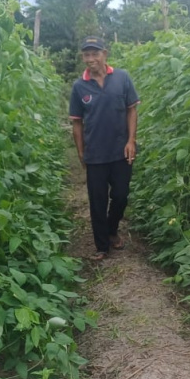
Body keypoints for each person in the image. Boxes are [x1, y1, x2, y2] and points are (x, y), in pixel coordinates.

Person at [69, 36, 139, 261]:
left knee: (120, 196)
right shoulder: (79, 87)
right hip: (96, 154)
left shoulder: (122, 78)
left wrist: (131, 141)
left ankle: (111, 230)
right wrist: (81, 152)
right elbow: (77, 123)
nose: (91, 59)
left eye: (95, 54)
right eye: (86, 55)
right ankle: (101, 246)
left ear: (104, 54)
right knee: (97, 201)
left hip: (121, 151)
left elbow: (132, 110)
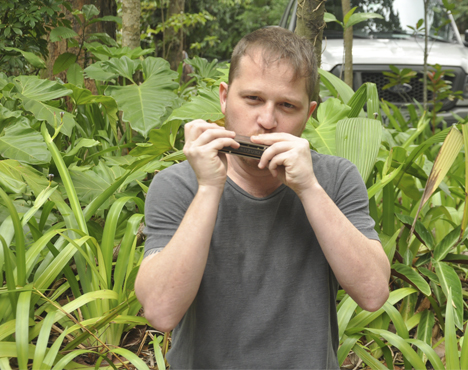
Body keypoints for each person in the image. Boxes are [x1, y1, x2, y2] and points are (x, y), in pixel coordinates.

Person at [135, 27, 390, 369]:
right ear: (225, 97)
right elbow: (161, 311)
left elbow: (373, 293)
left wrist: (309, 189)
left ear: (309, 113)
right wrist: (210, 187)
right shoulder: (177, 185)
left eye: (287, 105)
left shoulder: (336, 179)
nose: (267, 121)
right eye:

┄┄┄┄┄┄

■ Exercise
Leaving the pictures out, transcribe word for word the lines from the one with "left hip: (121, 151)" to the end of the material above, inclusive, and nothing else.

■ Written solution
left hip: (121, 151)
left elbow: (132, 110)
Body keypoints for each person in the image. Boxes are [x1, y1, x2, y2] and points are (x, y), in pixel coordinates.

Person at [135, 27, 390, 369]:
right ear: (225, 97)
right elbow: (161, 311)
left elbow: (373, 293)
left wrist: (309, 189)
left ear: (309, 113)
right wrist: (210, 187)
right shoulder: (177, 185)
left eye: (287, 105)
left shoulder: (336, 179)
nose: (267, 121)
right eye:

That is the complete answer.